HOGE RAAD DER NEDERLANDEN
Nummer 19/03092
Datum 20 maart 2020
1. [verzoekster 1] B.V.,
gevestigd te [vestigingsplaats],
2. [verzoekster 2] B.V.,
gevestigd te [vestigingsplaats],
3. [verzoekster 3] B.V.,
gevestigd te [vestigingsplaats],
VERZOEKSTERS tot cassatie,
hierna gezamenlijk: [verzoeksters],
advocaat: J. den Hoed,
RNHB B.V.,
gevestigd te Utrecht,
VERWEERSTER in cassatie,
hierna: RNHB,
advocaat: T.T. van Zanten.
1. Procesverloop
Voor het verloop van het geding in feitelijke instanties verwijst de Hoge Raad naar:
-
de vonnissen in de zaken C/16/19/205 F, C/16/19/206 F en C/16/19/207 F van de rechtbank Midden-Nederland van 16 april 2019;
-
het arrest in de zaken 200.258.320, 200.258.359 en 200.258.369 van het gerechtshof Arnhem-Leeuwarden van 20 juni 2019.

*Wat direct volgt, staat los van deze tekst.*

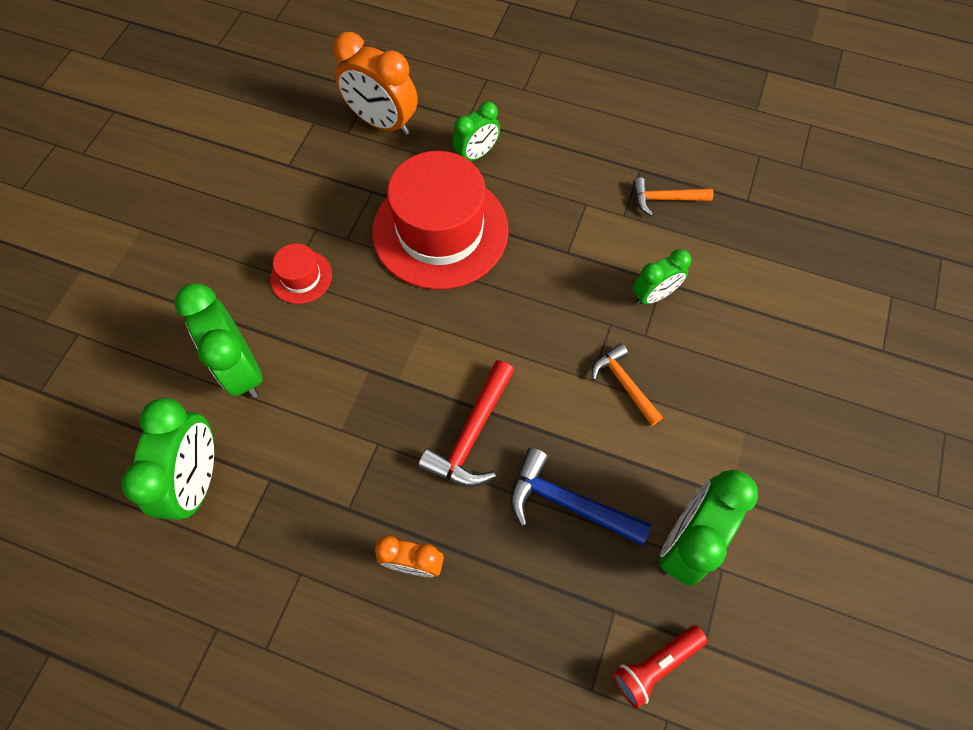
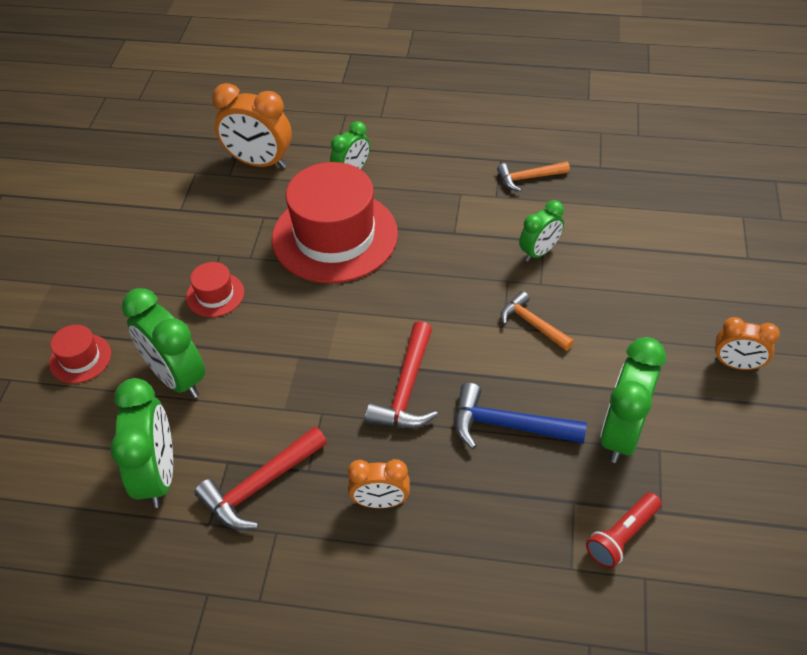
camera: 10 degrees left, 15 degrees down
none -> red hat [49,325,111,384]
none -> red hammer [194,426,327,530]
none -> orange clock [715,317,780,370]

[verzoeksters] hebben tegen het arrest van het hof beroep in cassatie ingesteld. Het verzoekschrift tot cassatie is aan dit arrest gehecht en maakt daarvan deel uit. RNHB heeft verzocht het beroep te verwerpen.
De conclusie van de Advocaat-Generaal L. Timmerman strekt tot verwerping van het cassatieberoep.

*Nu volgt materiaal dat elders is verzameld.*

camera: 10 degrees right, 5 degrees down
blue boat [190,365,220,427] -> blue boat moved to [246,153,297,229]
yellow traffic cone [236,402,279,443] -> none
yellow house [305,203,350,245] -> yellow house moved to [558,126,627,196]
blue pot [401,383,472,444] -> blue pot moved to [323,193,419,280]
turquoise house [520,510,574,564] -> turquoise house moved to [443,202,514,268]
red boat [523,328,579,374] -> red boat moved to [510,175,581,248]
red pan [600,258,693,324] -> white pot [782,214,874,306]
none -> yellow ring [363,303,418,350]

De advocaat van [verzoeksters] heeft schriftelijk op die conclusie gereageerd.
2 Beoordeling van het middel
De Hoge Raad heeft de klachten over het arrest van het hof beoordeeld. De uitkomst hiervan is dat deze klachten niet kunnen leiden tot vernietiging van dat arrest. De Hoge Raad hoeft niet te motiveren waarom hij tot dit oordeel is gekomen. Bij de beoordeling van deze klachten is het namelijk niet nodig om antwoord te geven op vragen die van belang zijn voor de eenheid of de ontwikkeling van het recht (zie artikel 81 lid 1 van de Wet op de rechterlijke organisatie).
3 Beslissing
De Hoge Raad verwerpt het beroep.
Dit arrest is gewezen door de raadsheren A.M.J. van Buchem-Spapens, als voorzitter, M.V. Polak en M.J. Kroeze, en in het openbaar uitgesproken door de raadsheer C.E. du Perron op 20 maart 2020.